INSTRUCTIONS FOR THE TASK
Set the records down again, exactly, without their images.

RECORDS FOR THE TASK

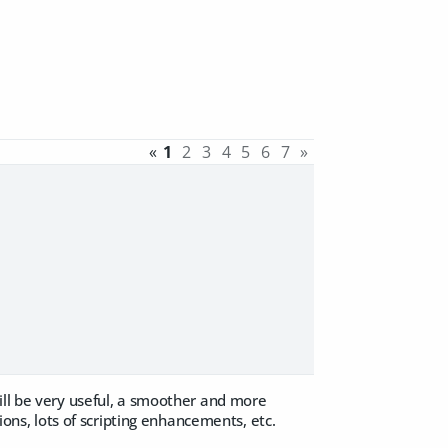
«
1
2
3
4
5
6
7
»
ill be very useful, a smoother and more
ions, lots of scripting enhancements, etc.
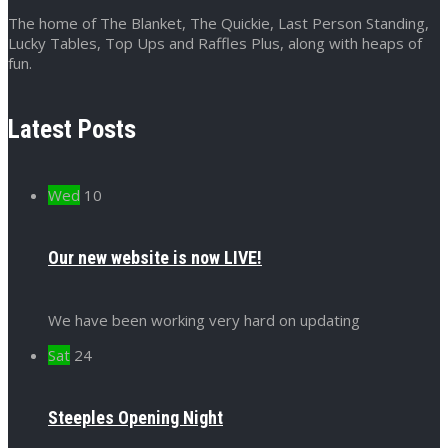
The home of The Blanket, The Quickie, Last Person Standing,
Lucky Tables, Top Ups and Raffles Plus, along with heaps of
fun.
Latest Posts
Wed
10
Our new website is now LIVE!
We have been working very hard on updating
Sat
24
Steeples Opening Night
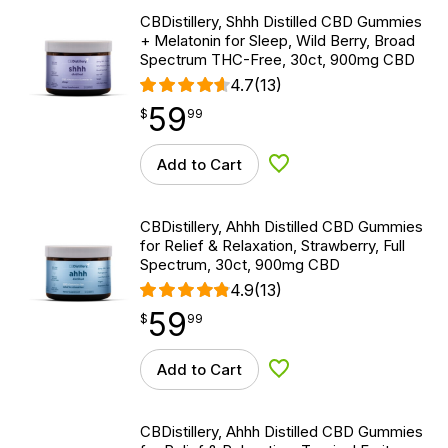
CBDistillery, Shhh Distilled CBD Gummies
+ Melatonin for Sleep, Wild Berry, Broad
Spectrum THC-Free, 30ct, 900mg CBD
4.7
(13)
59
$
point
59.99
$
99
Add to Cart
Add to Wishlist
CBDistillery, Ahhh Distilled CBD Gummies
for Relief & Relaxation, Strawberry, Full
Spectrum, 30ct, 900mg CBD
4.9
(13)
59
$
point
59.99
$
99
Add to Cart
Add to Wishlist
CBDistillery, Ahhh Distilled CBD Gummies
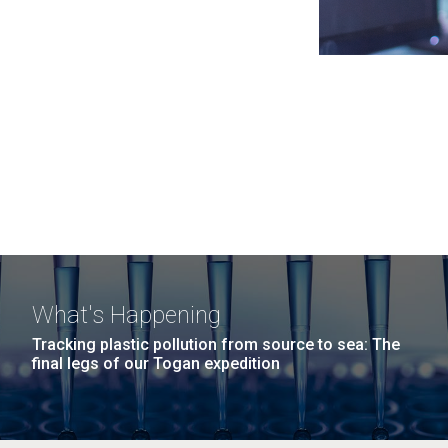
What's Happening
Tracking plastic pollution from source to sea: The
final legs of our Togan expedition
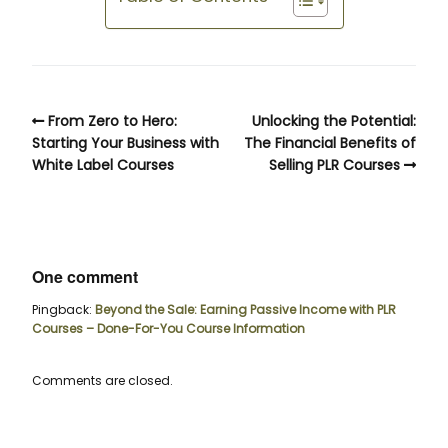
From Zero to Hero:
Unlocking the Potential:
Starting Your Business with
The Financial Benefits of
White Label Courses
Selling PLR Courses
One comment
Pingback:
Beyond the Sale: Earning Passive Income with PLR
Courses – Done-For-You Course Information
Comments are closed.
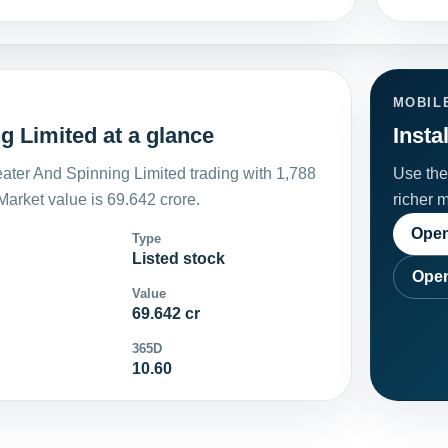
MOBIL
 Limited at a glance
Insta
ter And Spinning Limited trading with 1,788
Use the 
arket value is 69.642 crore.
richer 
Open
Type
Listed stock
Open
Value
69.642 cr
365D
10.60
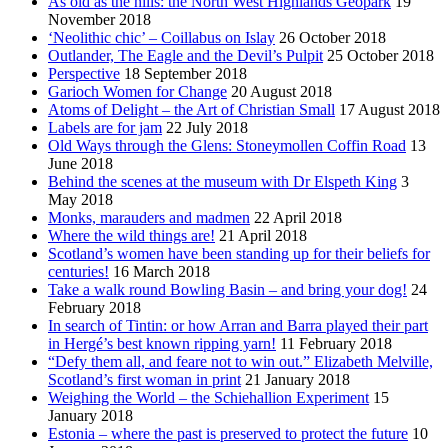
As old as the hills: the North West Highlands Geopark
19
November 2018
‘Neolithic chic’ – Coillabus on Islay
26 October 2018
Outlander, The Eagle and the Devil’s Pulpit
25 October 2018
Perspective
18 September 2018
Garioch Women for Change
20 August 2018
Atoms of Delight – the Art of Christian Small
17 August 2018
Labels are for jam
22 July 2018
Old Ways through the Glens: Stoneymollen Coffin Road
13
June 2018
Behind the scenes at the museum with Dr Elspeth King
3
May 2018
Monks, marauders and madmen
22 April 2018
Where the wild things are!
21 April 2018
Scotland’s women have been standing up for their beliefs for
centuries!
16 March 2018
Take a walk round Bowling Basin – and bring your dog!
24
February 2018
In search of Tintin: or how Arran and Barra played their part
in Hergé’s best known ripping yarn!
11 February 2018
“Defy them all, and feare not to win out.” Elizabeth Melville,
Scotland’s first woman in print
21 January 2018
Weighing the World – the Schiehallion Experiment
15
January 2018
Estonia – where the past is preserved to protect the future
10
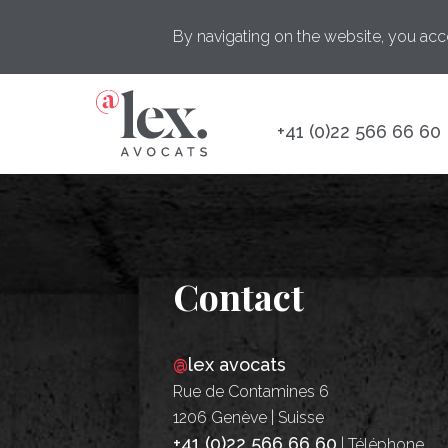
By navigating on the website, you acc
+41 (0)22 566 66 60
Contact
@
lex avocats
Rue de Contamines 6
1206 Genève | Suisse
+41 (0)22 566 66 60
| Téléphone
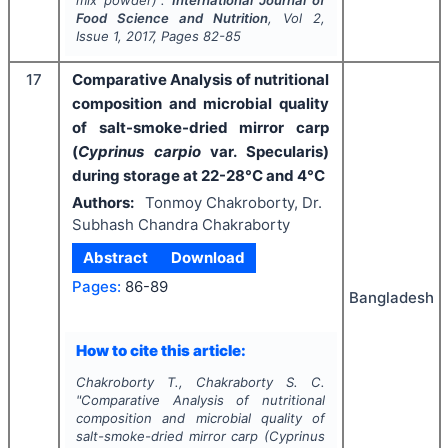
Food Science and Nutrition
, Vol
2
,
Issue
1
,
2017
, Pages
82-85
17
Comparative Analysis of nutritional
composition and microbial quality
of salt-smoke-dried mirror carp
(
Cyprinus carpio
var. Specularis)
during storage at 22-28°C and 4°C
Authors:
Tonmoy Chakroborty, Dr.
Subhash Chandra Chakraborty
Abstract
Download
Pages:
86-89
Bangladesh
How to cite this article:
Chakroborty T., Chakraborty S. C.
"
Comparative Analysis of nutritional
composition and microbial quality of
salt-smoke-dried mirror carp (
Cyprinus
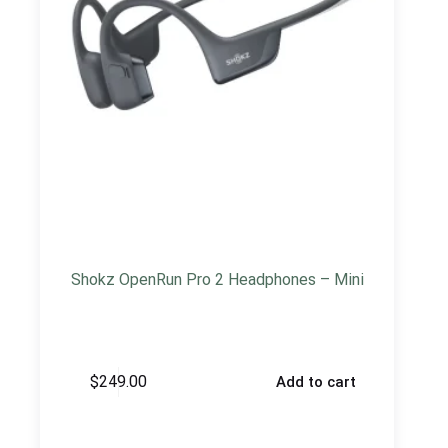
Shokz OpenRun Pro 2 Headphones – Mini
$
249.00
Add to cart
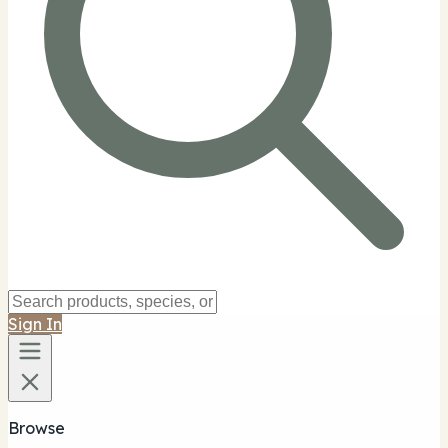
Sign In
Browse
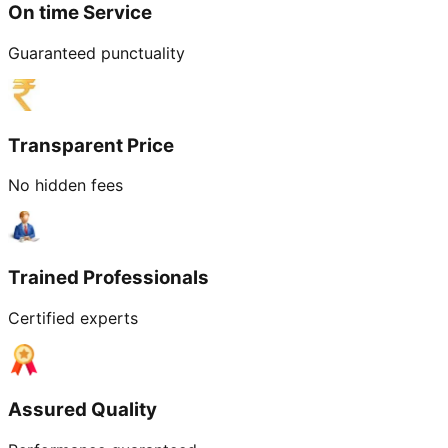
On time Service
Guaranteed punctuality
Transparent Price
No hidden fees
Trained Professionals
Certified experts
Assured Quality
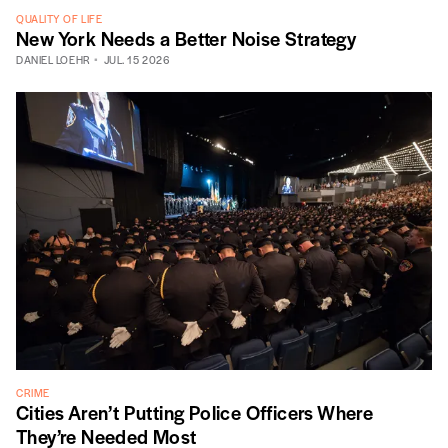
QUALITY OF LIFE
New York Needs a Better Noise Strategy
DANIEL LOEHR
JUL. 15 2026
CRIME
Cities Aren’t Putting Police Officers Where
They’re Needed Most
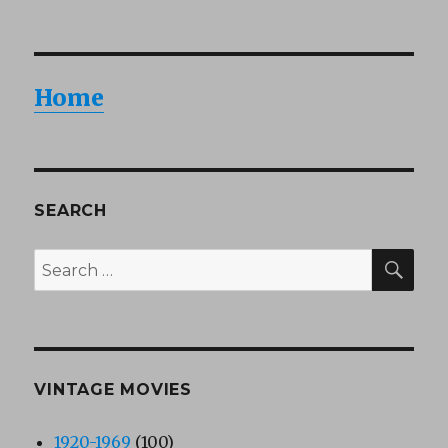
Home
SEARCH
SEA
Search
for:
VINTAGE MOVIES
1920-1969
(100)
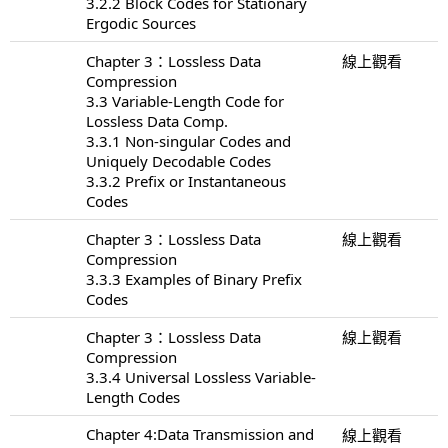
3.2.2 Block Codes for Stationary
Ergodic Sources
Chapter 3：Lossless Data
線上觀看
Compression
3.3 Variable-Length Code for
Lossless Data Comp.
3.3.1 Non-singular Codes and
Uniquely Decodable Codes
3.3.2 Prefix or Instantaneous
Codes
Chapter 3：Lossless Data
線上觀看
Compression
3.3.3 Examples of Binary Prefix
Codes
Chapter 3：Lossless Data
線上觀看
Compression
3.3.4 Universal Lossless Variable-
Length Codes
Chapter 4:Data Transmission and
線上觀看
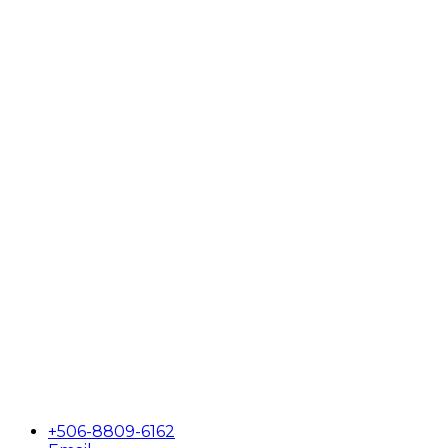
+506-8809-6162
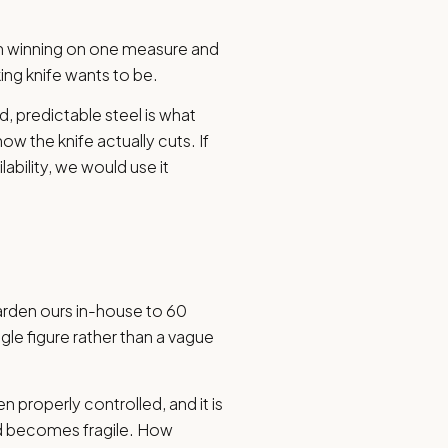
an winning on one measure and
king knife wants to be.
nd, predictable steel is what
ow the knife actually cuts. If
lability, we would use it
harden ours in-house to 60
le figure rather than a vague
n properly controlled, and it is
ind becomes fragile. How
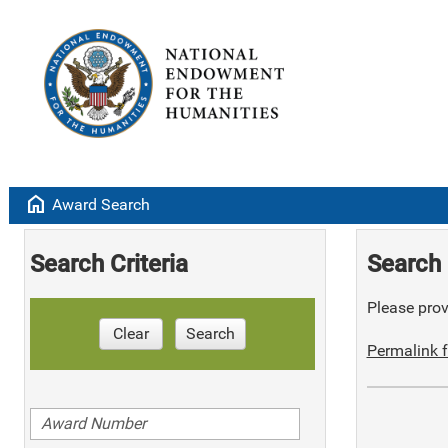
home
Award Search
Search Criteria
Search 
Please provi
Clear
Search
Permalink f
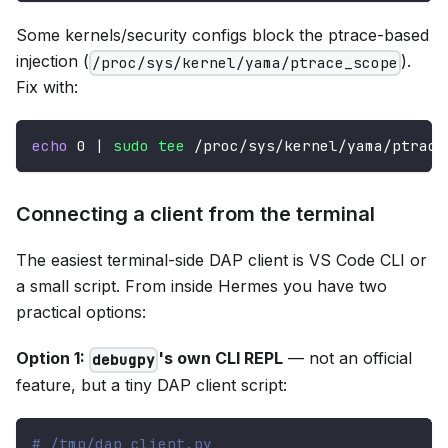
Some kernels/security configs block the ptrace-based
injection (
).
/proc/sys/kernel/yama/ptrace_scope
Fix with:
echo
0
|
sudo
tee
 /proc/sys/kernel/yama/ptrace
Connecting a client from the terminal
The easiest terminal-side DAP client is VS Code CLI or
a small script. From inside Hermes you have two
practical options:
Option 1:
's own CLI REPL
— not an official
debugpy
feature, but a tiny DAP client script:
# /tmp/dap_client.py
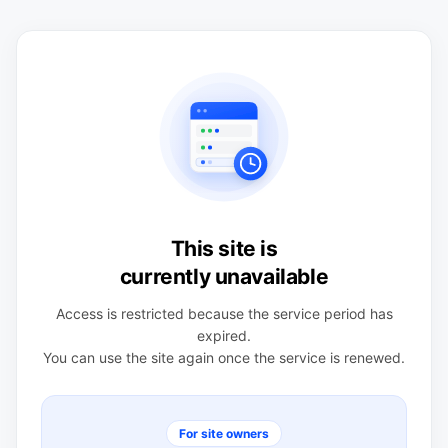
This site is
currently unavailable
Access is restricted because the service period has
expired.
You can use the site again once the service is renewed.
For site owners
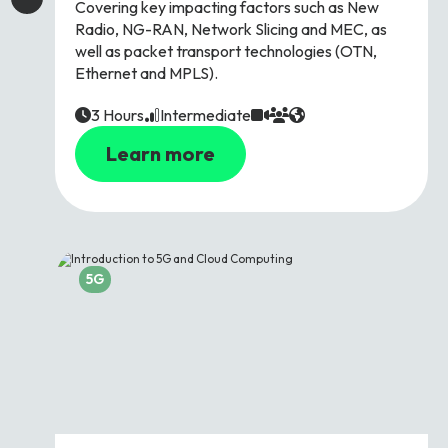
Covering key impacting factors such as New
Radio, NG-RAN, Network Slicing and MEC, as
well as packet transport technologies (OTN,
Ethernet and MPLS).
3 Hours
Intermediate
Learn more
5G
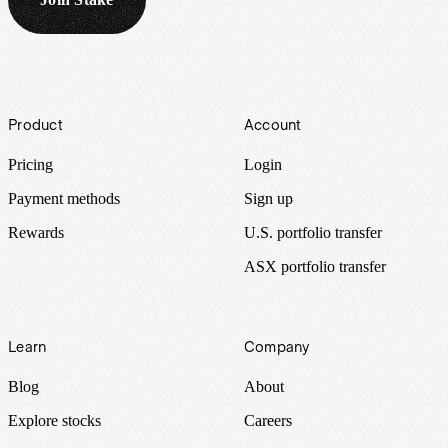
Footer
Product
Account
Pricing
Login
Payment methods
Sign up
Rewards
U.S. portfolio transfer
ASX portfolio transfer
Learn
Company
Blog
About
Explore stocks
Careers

OUTPUT FOR THIS EXERCISE
«
1
2
3
4
5
6
7
»
ill be very useful, a smoother and more
ions, lots of scripting enhancements, etc.
The home of The Blanket, The Quickie, Last Person Standing,
Lucky Tables, Top Ups and Raffles Plus, along with heaps of
fun.
Latest Posts
Wed
10
Our new website is now LIVE!
We have been working very hard on updating
Sat
24
Steeples Opening Night
CBDistillery, Shhh Distilled CBD Gummies
+ Melatonin for Sleep, Wild Berry, Broad
Spectrum THC-Free, 30ct, 900mg CBD
4.7
(13)
59
$
point
59.99
$
99
Add to Cart
Add to Wishlist
CBDistillery, Ahhh Distilled CBD Gummies
for Relief & Relaxation, Strawberry, Full
Spectrum, 30ct, 900mg CBD
4.9
(13)
59
$
point
59.99
$
99
Add to Cart
Add to Wishlist
CBDistillery, Ahhh Distilled CBD Gummies
What's Happening
Tracking plastic pollution from source to sea: The
final legs of our Togan expedition
From Zero to Hero:
Unlocking the Potential:
Starting Your Business with
The Financial Benefits of
White Label Courses
Selling PLR Courses
One comment
Pingback:
Beyond the Sale: Earning Passive Income with PLR
Courses – Done-For-You Course Information
Comments are closed.
MOBIL
 Limited at a glance
Insta
ter And Spinning Limited trading with 1,788
Use the 
arket value is 69.642 crore.
richer 
Open
Type
Listed stock
Open
Value
69.642 cr
365D
10.60
As old as the hills: the North West Highlands Geopark
19
November 2018
‘Neolithic chic’ – Coillabus on Islay
26 October 2018
Outlander, The Eagle and the Devil’s Pulpit
25 October 2018
Perspective
18 September 2018
Garioch Women for Change
20 August 2018
Atoms of Delight – the Art of Christian Small
17 August 2018
Labels are for jam
22 July 2018
Old Ways through the Glens: Stoneymollen Coffin Road
13
June 2018
Behind the scenes at the museum with Dr Elspeth King
3
May 2018
Monks, marauders and madmen
22 April 2018
Where the wild things are!
21 April 2018
Scotland’s women have been standing up for their beliefs for
centuries!
16 March 2018
Take a walk round Bowling Basin – and bring your dog!
24
February 2018
In search of Tintin: or how Arran and Barra played their part
in Hergé’s best known ripping yarn!
11 February 2018
“Defy them all, and feare not to win out.” Elizabeth Melville,
Scotland’s first woman in print
21 January 2018
Weighing the World – the Schiehallion Experiment
15
January 2018
Estonia – where the past is preserved to protect the future
10
By navigating on the website, you acc
+41 (0)22 566 66 60
Contact
@
lex avocats
Rue de Contamines 6
1206 Genève | Suisse
+41 (0)22 566 66 60
| Téléphone
Food Science and Nutrition
, Vol
2
,
Issue
1
,
2017
, Pages
82-85
17
Comparative Analysis of nutritional
composition and microbial quality
of salt-smoke-dried mirror carp
(
Cyprinus carpio
var. Specularis)
during storage at 22-28°C and 4°C
Authors:
Tonmoy Chakroborty, Dr.
Subhash Chandra Chakraborty
Abstract
Download
Pages:
86-89
Bangladesh
How to cite this article:
Chakroborty T., Chakraborty S. C.
"
Comparative Analysis of nutritional
composition and microbial quality of
salt-smoke-dried mirror carp (
Cyprinus
Shokz OpenRun Pro 2 Headphones – Mini
$
249.00
Add to cart
Sign In
Browse
On time Service
Guaranteed punctuality
Transparent Price
No hidden fees
Trained Professionals
Certified experts
Assured Quality
QUALITY OF LIFE
New York Needs a Better Noise Strategy
DANIEL LOEHR
JUL. 15 2026
CRIME
Cities Aren’t Putting Police Officers Where
They’re Needed Most
Home
SEARCH
SEA
Search
for:
VINTAGE MOVIES
1920-1969
(100)
3.2.2 Block Codes for Stationary
Ergodic Sources
Chapter 3：Lossless Data
線上觀看
Compression
3.3 Variable-Length Code for
Lossless Data Comp.
3.3.1 Non-singular Codes and
Uniquely Decodable Codes
3.3.2 Prefix or Instantaneous
Codes
Chapter 3：Lossless Data
線上觀看
Compression
3.3.3 Examples of Binary Prefix
Codes
Chapter 3：Lossless Data
線上觀看
Compression
3.3.4 Universal Lossless Variable-
Length Codes
Chapter 4:Data Transmission and
線上觀看
+506-8809-6162
an winning on one measure and
king knife wants to be.
nd, predictable steel is what
ow the knife actually cuts. If
lability, we would use it
harden ours in-house to 60
le figure rather than a vague
n properly controlled, and it is
ind becomes fragile. How
home
Award Search
Search Criteria
Search 
Please provi
Clear
Search
Permalink f
Some kernels/security configs block the ptrace-based
injection (
).
/proc/sys/kernel/yama/ptrace_scope
Fix with:
echo
0
|
sudo
tee
 /proc/sys/kernel/yama/ptrace
Connecting a client from the terminal
The easiest terminal-side DAP client is VS Code CLI or
a small script. From inside Hermes you have two
practical options:
Option 1:
's own CLI REPL
— not an official
debugpy
feature, but a tiny DAP client script:
# /tmp/dap_client.py
This site is
currently unavailable
Access is restricted because the service period has
expired.
You can use the site again once the service is renewed.
For site owners
Covering key impacting factors such as New
Radio, NG-RAN, Network Slicing and MEC, as
well as packet transport technologies (OTN,
Ethernet and MPLS).
3 Hours
Intermediate
Learn more
5G
Footer
Product
Account
Pricing
Login
Payment methods
Sign up
Rewards
U.S. portfolio transfer
ASX portfolio transfer
Learn
Company
Blog
About
Explore stocks
Careers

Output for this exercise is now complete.